Excerpts from : The early Islamic Monuments of Al-Haram Al-Sharif
Myriam Rosen-Ayalon
Hebrew University 1989

With notes in bold my interpretation


Dome Plan
The Temple Mount is known to be the site where Solomon's temple (the First temple) stood at the turn of the 1st millennium CE. Herod the Great expanded the site, rebuilding the "Second temple" there. Only after the Muslim conquest did the Temple Mount come to be known as "al-Haram al Sharif", the Noble Enclosure. As the former site of the two Jewish temples, it was also known in Arabic as "Bayt al- Maqdis", "the Temple".

Dome SectionWhy was the Dome of the Rock built? Why should "Abd al-Malik have wished to build such a structure?

And why was it built in this particular manner, according to this particular plan, and with these particular decorations?

All these questions must be approached while keeping in mind that it was indeed "Abd al-Malik who built this monument, and that what is to be seen today faithfully reflects what was built by him in 691/692CE. In other words, we have before us the original plan of this monument, with its basic proportions intact, as is its original scheme of decoration.

In the late 1950s, Oleg Grabar sought a solution along completely different lines. Two major aspects of the Dome of the Rock served as his basis: certain parts of the mosaic decorations and some of the inscriptions integrated into the decoration.

Grabar was fully aware of the complexity of the building and of its rich decoration, and his was one of the first attempts in modern art history to tackle the difficulties of analysing iconographic problems in the Dome of the Rock. His study is concerned primarily with the mosaic decorations of the inner face of the intermediate octagon. That one of the most striking themes in the mosaics of this structure is the stylised depiction of a collection of jewellery has been noted.

The great diversity of the jewellery (comprising bracelets, pendants, necklaces, and above all many crowns and tiaras) was indeed intriguing.

These elements do not seem merely to illustrate the continued tradition of wall mosaics as established in pre-Islamic, Byzantine art; for the golden background here is not merely for colour effect, but plays an active role in this rich, bejewelled realm.

The extraordinary "collection" of jewellery here, conveying the impression of reality, includes a profusion of crowns of 2 different types.

It was to one of these types, the crowns and tiaras which appear as the main theme all round the intermediate octagon that Grabar referred.

Grabar's theory (that the crowns are of vanquished kings subordinated to Islam) does not provide a solution to the large variety of other jewellery.

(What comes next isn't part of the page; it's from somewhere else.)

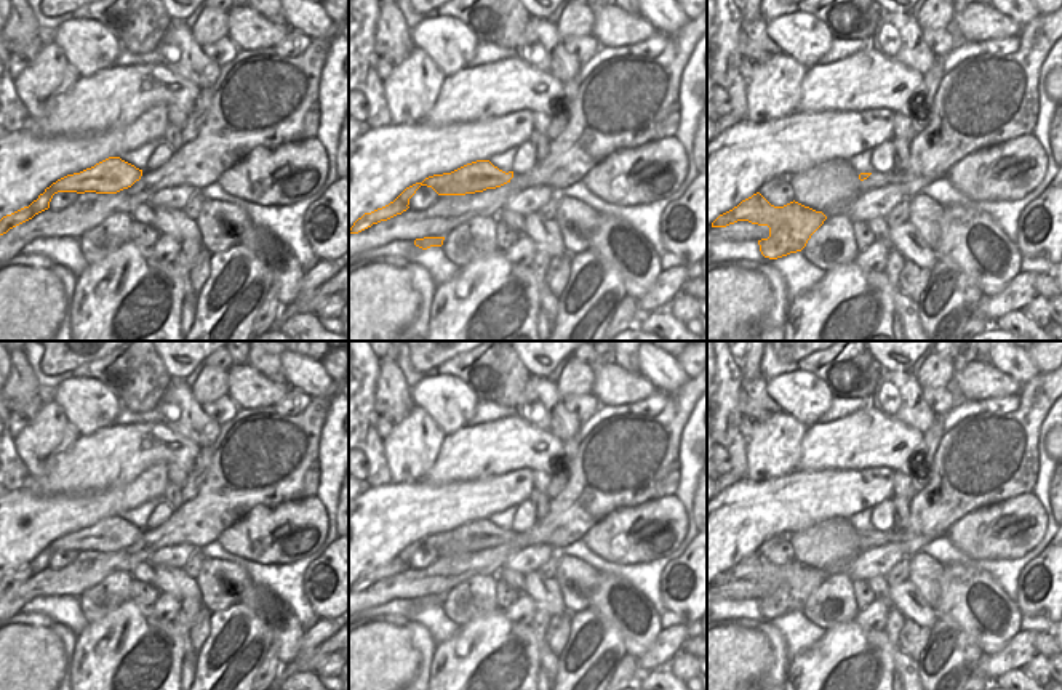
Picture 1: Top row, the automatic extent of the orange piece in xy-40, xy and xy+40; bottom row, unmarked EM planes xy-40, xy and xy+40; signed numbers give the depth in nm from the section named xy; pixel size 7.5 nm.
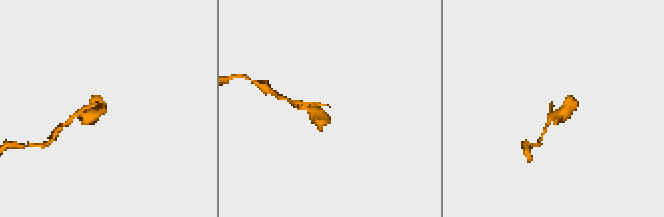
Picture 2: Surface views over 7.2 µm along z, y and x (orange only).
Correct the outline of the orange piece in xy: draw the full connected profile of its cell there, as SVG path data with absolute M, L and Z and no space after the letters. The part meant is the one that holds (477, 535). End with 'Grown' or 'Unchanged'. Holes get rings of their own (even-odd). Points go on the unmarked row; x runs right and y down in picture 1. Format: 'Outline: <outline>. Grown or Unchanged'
Outline: M477 519L451 532L429 535L422 541L416 541L406 546L389 564L377 567L371 572L365 572L353 581L353 584L349 588L349 592L358 592L371 586L373 583L401 573L409 567L409 557L421 544L432 546L438 554L465 554L501 546L510 541L512 536L513 530L505 532L494 525L489 519Z. Unchanged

Why should it be associated in this way with the rest of the decoration of this monument? And why such an array of glittering jewellery, studded with inlay and creating the effect of precious gems, included in the decorative scheme of the building? The answer has remained illusive.

The other type of crowns appearing in the Dome of the Rock is the group of "winged" motifs stemming from each of the splendid amphorae decorating the drum. In some of the early studies this "winged" motif was rightly traced to a Sasanian origin, where such motifs often also symbolise the Sasanian crown. The "winged" depiction in the drum might have played the role of a crown in Sasanian tradition, and thus represent a variant of the crowns depicted naturalistically within the intermediate octagon.